Records for processing.
↓

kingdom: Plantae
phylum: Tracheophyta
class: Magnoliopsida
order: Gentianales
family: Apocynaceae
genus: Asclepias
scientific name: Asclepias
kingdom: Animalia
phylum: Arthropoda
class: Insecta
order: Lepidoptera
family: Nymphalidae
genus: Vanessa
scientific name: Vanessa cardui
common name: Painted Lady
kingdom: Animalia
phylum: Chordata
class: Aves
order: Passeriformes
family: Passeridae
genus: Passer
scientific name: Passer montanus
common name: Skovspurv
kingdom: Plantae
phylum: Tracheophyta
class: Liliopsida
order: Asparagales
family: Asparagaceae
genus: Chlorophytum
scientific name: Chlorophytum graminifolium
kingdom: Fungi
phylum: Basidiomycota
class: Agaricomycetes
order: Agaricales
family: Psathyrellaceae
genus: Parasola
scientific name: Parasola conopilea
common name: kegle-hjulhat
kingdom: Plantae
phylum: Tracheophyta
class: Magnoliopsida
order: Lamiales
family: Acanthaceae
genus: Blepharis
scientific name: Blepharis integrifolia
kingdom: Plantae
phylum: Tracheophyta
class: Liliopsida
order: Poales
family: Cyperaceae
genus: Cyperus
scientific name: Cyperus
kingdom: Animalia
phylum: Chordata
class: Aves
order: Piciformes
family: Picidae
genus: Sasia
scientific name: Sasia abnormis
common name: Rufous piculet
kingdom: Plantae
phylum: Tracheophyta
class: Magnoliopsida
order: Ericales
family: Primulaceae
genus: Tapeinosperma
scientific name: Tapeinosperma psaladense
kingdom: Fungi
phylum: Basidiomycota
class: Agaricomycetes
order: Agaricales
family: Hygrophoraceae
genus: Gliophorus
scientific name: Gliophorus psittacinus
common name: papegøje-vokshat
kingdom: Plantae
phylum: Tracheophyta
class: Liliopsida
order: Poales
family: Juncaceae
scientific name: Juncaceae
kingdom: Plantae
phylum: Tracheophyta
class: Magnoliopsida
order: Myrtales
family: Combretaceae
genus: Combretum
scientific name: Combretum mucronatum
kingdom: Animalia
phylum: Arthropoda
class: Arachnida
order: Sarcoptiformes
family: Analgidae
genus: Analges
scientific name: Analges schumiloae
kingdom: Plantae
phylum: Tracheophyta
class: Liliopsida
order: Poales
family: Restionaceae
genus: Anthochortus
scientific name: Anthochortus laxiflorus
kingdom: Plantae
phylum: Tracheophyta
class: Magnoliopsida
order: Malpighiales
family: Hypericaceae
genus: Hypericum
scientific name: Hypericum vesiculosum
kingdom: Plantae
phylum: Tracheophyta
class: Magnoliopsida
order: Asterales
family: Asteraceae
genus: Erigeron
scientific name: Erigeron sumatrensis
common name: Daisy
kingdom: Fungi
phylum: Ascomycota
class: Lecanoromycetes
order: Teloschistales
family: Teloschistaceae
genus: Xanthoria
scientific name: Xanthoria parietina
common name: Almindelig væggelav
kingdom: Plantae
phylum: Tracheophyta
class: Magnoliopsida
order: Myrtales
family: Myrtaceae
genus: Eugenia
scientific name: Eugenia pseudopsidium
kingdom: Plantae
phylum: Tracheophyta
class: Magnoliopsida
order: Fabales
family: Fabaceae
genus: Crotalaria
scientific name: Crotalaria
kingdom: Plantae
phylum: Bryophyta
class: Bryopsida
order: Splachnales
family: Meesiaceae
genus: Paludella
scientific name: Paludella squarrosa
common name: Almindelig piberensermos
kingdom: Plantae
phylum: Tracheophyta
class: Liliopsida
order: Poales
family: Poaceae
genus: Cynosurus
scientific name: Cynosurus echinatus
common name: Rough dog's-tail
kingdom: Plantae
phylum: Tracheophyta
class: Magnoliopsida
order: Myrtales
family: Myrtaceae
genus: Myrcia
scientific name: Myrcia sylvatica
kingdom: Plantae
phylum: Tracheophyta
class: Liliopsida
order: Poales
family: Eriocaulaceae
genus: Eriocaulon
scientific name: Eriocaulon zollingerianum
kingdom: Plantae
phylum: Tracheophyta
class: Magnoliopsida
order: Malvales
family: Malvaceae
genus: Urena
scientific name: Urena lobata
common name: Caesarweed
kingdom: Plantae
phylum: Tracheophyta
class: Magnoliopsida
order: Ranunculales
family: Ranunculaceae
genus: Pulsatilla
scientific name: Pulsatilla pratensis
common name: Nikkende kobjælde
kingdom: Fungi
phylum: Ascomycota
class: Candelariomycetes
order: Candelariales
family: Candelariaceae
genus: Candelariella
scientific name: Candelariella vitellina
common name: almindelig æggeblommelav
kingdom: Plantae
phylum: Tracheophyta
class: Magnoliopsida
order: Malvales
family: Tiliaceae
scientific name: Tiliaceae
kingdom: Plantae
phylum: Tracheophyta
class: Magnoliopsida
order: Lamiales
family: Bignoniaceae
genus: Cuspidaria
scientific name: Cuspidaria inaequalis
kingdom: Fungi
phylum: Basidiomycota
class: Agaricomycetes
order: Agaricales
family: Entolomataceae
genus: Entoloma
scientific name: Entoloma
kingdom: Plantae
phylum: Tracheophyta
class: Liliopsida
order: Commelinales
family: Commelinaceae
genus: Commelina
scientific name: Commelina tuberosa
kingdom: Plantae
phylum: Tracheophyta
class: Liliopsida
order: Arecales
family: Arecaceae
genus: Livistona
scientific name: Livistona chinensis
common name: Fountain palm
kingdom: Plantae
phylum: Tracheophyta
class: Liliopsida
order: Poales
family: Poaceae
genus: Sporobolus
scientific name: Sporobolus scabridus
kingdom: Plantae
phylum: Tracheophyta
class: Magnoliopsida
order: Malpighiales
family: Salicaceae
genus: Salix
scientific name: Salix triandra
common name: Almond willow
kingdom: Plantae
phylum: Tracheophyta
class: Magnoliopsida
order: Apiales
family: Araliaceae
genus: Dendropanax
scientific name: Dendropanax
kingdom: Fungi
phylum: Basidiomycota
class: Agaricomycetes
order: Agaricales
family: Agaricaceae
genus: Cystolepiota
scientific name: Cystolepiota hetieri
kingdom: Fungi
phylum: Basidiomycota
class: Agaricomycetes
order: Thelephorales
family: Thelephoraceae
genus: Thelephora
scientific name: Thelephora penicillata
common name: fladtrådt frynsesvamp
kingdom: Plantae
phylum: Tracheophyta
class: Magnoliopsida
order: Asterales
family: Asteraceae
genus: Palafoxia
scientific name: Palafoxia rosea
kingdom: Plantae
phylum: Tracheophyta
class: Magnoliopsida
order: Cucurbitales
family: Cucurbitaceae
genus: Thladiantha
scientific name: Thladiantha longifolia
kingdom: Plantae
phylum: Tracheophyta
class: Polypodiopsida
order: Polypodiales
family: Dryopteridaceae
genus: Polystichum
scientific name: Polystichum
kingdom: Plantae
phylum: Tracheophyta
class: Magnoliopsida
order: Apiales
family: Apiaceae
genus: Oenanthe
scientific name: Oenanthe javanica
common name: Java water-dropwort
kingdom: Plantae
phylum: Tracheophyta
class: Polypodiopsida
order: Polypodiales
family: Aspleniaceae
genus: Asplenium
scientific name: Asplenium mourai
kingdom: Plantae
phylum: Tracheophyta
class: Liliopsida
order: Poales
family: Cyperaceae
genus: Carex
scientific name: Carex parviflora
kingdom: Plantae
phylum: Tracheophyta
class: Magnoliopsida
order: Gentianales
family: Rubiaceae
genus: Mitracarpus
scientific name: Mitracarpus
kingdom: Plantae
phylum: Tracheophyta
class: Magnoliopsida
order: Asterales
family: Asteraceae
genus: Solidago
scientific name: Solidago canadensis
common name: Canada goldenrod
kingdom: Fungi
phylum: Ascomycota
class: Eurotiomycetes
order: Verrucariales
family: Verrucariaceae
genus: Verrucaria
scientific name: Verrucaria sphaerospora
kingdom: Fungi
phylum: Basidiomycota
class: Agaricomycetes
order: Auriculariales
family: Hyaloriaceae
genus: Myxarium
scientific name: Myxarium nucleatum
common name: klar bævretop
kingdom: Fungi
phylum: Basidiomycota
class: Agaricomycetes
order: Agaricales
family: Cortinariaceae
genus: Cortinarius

↑

The task. Set down the lines above word for word, starting with the one that contains "family: Salicaceae" and continuing through the final line, both included.

Solution for this task.
family: Salicaceae
genus: Salix
scientific name: Salix triandra
common name: Almond willow
kingdom: Plantae
phylum: Tracheophyta
class: Magnoliopsida
order: Apiales
family: Araliaceae
genus: Dendropanax
scientific name: Dendropanax
kingdom: Fungi
phylum: Basidiomycota
class: Agaricomycetes
order: Agaricales
family: Agaricaceae
genus: Cystolepiota
scientific name: Cystolepiota hetieri
kingdom: Fungi
phylum: Basidiomycota
class: Agaricomycetes
order: Thelephorales
family: Thelephoraceae
genus: Thelephora
scientific name: Thelephora penicillata
common name: fladtrådt frynsesvamp
kingdom: Plantae
phylum: Tracheophyta
class: Magnoliopsida
order: Asterales
family: Asteraceae
genus: Palafoxia
scientific name: Palafoxia rosea
kingdom: Plantae
phylum: Tracheophyta
class: Magnoliopsida
order: Cucurbitales
family: Cucurbitaceae
genus: Thladiantha
scientific name: Thladiantha longifolia
kingdom: Plantae
phylum: Tracheophyta
class: Polypodiopsida
order: Polypodiales
family: Dryopteridaceae
genus: Polystichum
scientific name: Polystichum
kingdom: Plantae
phylum: Tracheophyta
class: Magnoliopsida
order: Apiales
family: Apiaceae
genus: Oenanthe
scientific name: Oenanthe javanica
common name: Java water-dropwort
kingdom: Plantae
phylum: Tracheophyta
class: Polypodiopsida
order: Polypodiales
family: Aspleniaceae
genus: Asplenium
scientific name: Asplenium mourai
kingdom: Plantae
phylum: Tracheophyta
class: Liliopsida
order: Poales
family: Cyperaceae
genus: Carex
scientific name: Carex parviflora
kingdom: Plantae
phylum: Tracheophyta
class: Magnoliopsida
order: Gentianales
family: Rubiaceae
genus: Mitracarpus
scientific name: Mitracarpus
kingdom: Plantae
phylum: Tracheophyta
class: Magnoliopsida
order: Asterales
family: Asteraceae
genus: Solidago
scientific name: Solidago canadensis
common name: Canada goldenrod
kingdom: Fungi
phylum: Ascomycota
class: Eurotiomycetes
order: Verrucariales
family: Verrucariaceae
genus: Verrucaria
scientific name: Verrucaria sphaerospora
kingdom: Fungi
phylum: Basidiomycota
class: Agaricomycetes
order: Auriculariales
family: Hyaloriaceae
genus: Myxarium
scientific name: Myxarium nucleatum
common name: klar bævretop
kingdom: Fungi
phylum: Basidiomycota
class: Agaricomycetes
order: Agaricales
family: Cortinariaceae
genus: Cortinarius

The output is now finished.